Ele levantou-se e foi até a geladeira, abriu e pegou uma garrafa de água mineral, retornou ao quarto sentando na frente do notebook. Eram 10 horas e cinco minutos da noite. Nenhum sinal de alerta de mensagem. Abriu uma aba e acessou o Google. Procurou ansiosamente por um site de letras de músicas, pois precisava acabar com aquela história em alto nível.
Se possível com a raiva musicada.
A primeira composição que encontrou:
“ Esqueça que você já me pertenceu
Que já foi você meu querido amor
Aquela velha amizade nossa já morreu
Agora quem não quer você sou eu “
Eram os versos de Mestre Gato e Jamelão em “ Eu Agora Sou Feliz” e capazes de expressar toda a ira que experimentava. Então postaria na linha de tempo dela e tudo estaria resolvido. Mas, eram palavras que naquele momento não expressavam o desgosto por total. Seguiu na pesquisa.
“ Se você pensa que vai fazer de mim
O que faz com todo mundo que te ama
Acho bom saber que pra ficar comigo
Vai ter que mudar
Daqui pra frente
Tudo vai ser diferente “
– Perfeito, o mestre Roberto Carlos em “ Se Você Pensa”, uma canção de 1968 revela-se o verdadeiro expert na arte de acabar com romances amargos e sofridos. Bingo !
Leu, releu e concluiu que ainda não se sentia contemplado na sua mensagem de despedida. Foi buscar em Lupicínio Rodrigues a inspiração e deu com os versos seguintes:
“ Nunca!
Quando a gente perde a ilusão
Deve sepultar o coração
Como eu sepultei.
Saudade “
Mas, saudade ? Saudade, zorra nenhuma ! Tem que ser algo contundente, ferino, lascivo, apocalíptico.
Bebeu mais um copo d´água e continou navegando e deu de cara com a poesia de Reginaldo Rossi em Leviana, que diz:
“ Fazendo mil loucuras comigo na cama
Queria acreditar que você ainda me ama
E, apesar de tudo, eu sinto a sua falta
Leviana! “
– Não ! Não ! Não é nada disso. Porra ! Assim vai estar entregando os pontos e pedindo arrego. Foi em frente e aí esbarrou em:
“ Harpia! Aranha!
Sabedoria de rapina
E de enredar, de enredar
Perua! Piranha!
Minha energia é que
Mantém você suspensa no ar “
– Isso! Enfim encontrou a definição para o momento com palavras exatas. Mas,espere aí! Caetano Veloso, em “ Não Enche” foi exagerado quando compôs essa ode à misogenia, uma verdadeira pérola do distrato ao feminino. É necessário manter a ética. Sacudir a poeira e dar a volta por cima. Sempre mantendo a classe.
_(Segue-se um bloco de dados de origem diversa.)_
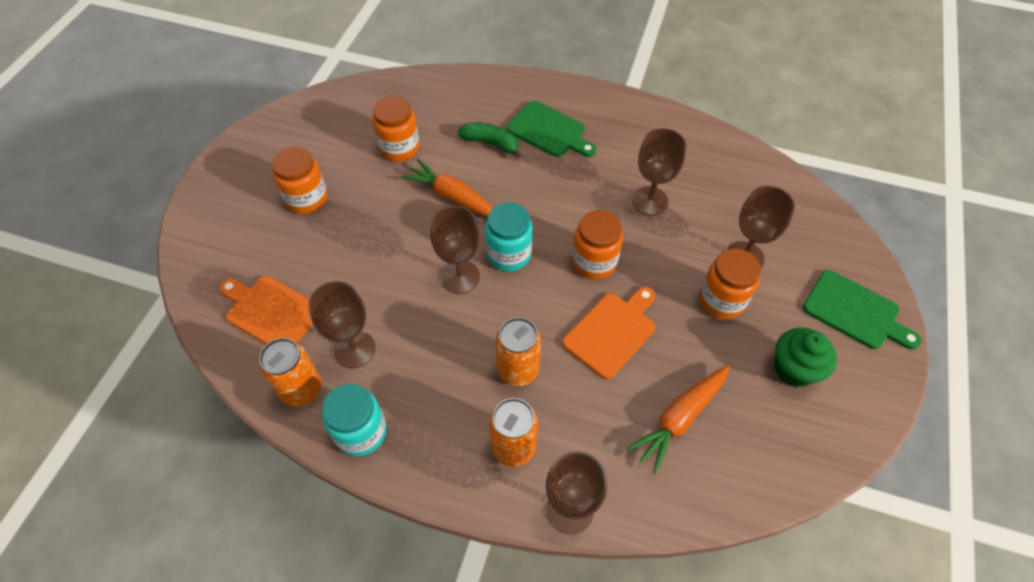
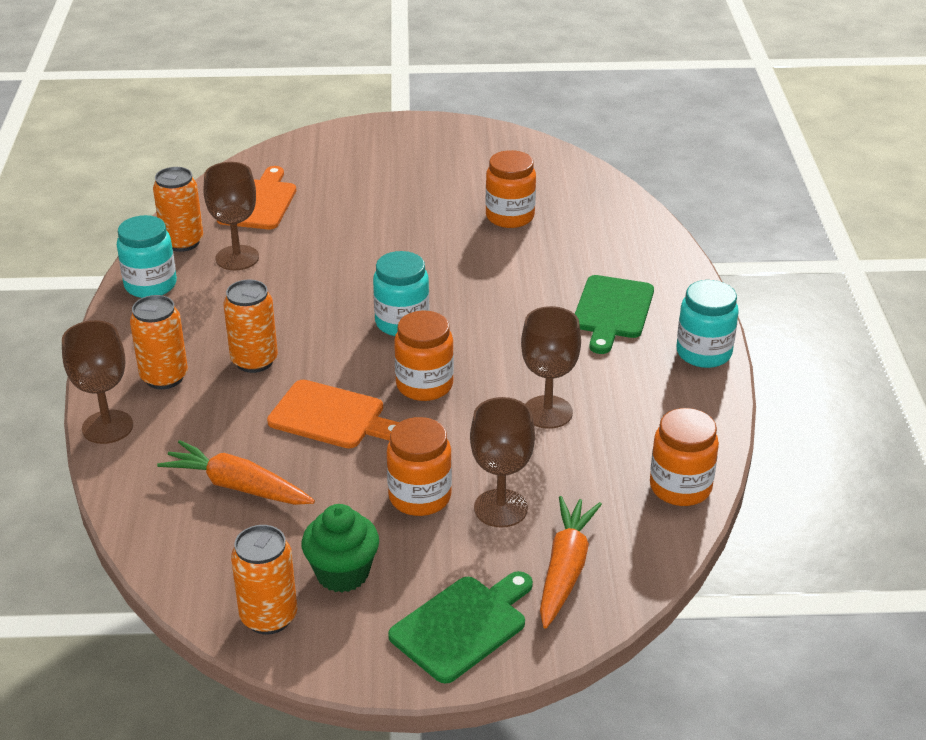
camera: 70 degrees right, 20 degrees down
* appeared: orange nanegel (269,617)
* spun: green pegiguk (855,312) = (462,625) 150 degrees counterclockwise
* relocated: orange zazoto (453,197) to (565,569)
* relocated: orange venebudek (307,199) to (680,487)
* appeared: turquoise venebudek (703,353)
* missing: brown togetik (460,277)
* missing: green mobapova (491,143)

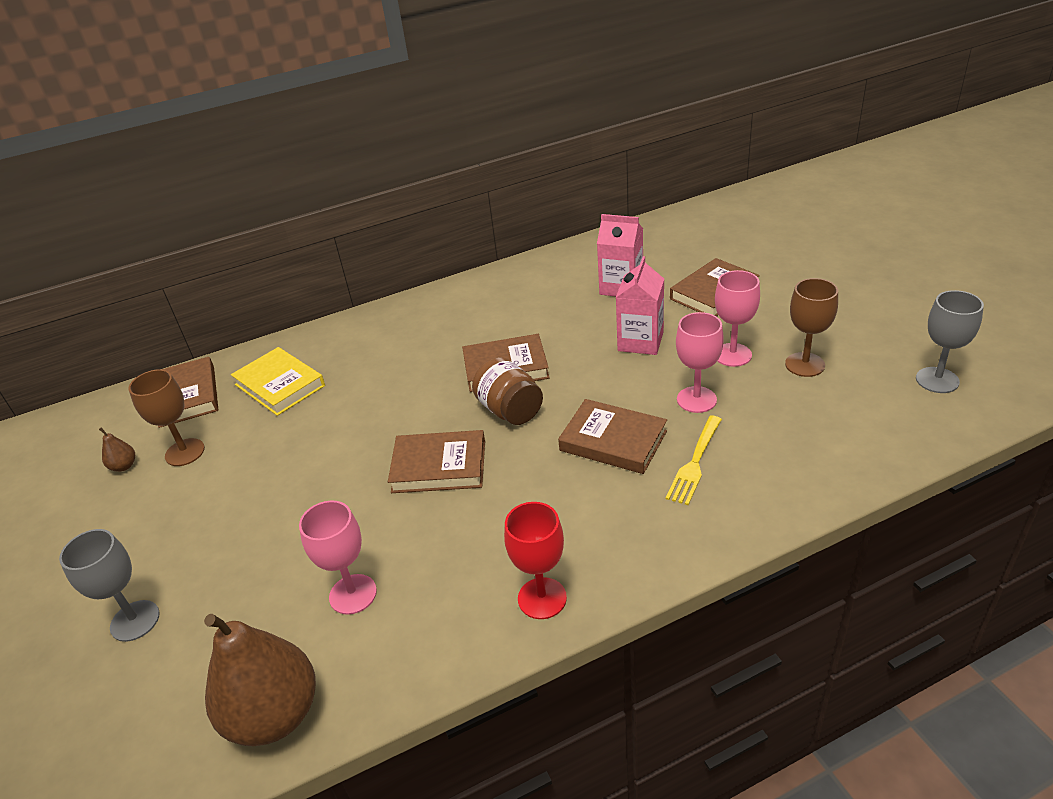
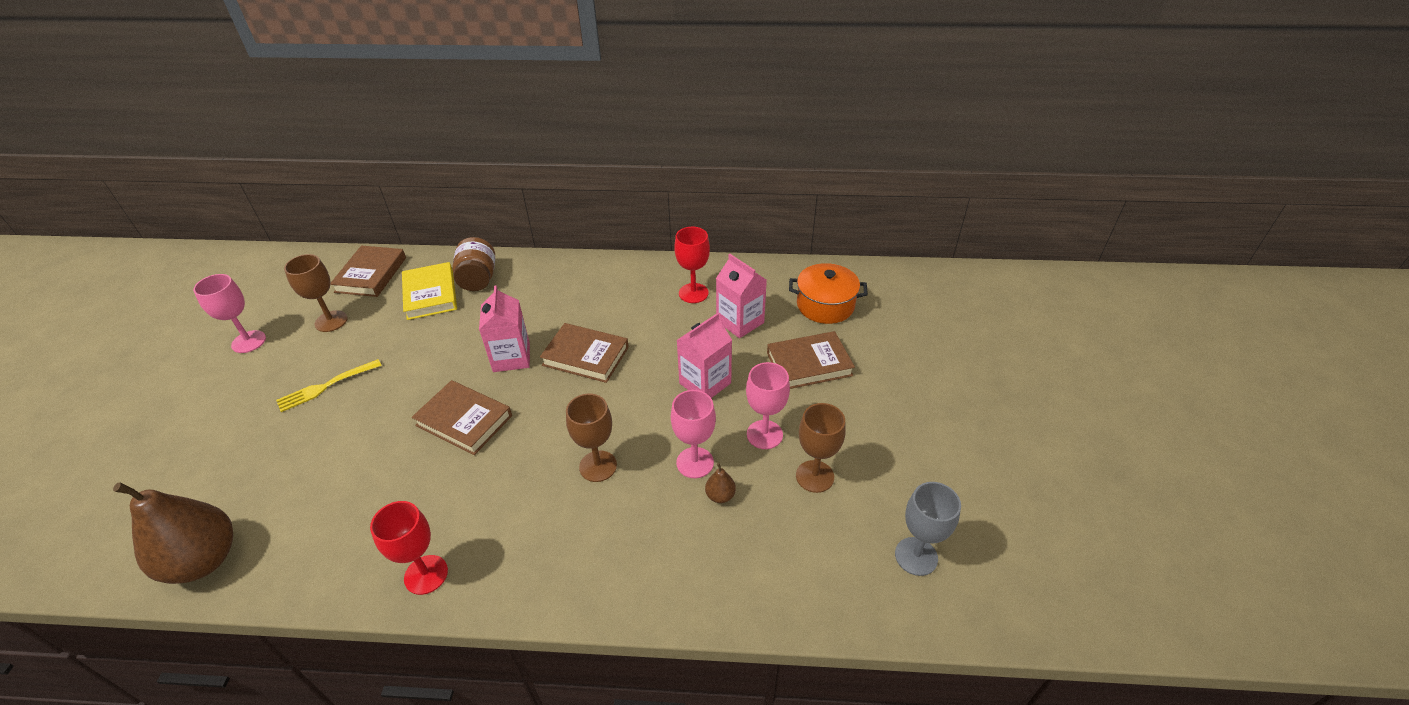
camera: 25 degrees right, 5 degrees up
* relocated: pink togetik (353,594) to (249,342)
* relocated: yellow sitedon (695,462) to (326,386)
* relocated: brown venebudek (510,410) to (478,279)
* appeared: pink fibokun (511,357)
* exchanged: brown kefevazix (613,441) to brown togetik (598,466)
* appeared: red togetik (693,293)
* relocated: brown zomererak (124,466) to (720,495)
* appeared: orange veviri (825,305)
* missing: grey togetik (135,621)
Seguiu em frente e deu de cara com a simplicidade e elegância de Chico Buarque quando compôs
“ Trocando em Miúdos”, lá nos idos de 1978.
“ Mas devo dizer que não vou lhe dar
O enorme prazer de me ver chorar
Nem vou lhe cobrar pelo seu estrago
Meu peito tão dilacerado “
– Beleza, Chico fez a maior contribuição possível a um coração partido e sentia-se gratificado pela mensagem que enviaria para ela. Decidiu teclar o enter, mas, navegou um pouco mais e descobriu a singeleza de “Perola”, de Djavan.
“ Até o sol nascer amarelinho
Queimando mansinho
Cedinho, cedinho cedinho
Corre e vá dizer
Pro meu benzinho
Um dizer assim
O amor é azulzinho “
Copiou e enviou para a linha de tempo dela seu jeito especial de djavanear.
Bebeu mais um gole d´áagua e foi dormir.
Quatro e quinze da manhã e o som de alerta de mensagem acusa um post novo no notebook. Ele dorme a sono solto.
Sete e vinte da manhã, ele corre para o notebook, dá um clique e está lá postado, o que segue:
“ Você vai ficar em casa, vai lutar, vai resistir
Mesmo que uma linda fada te convide pra sair
Você tá arrumando um jeito pra que ela, sem querer
Vá deitar com outro homem, mesmo pensando em você “
Casa Vazia / Pablo
Em tempos de amores feitos de cliques não adianta dar chiliques.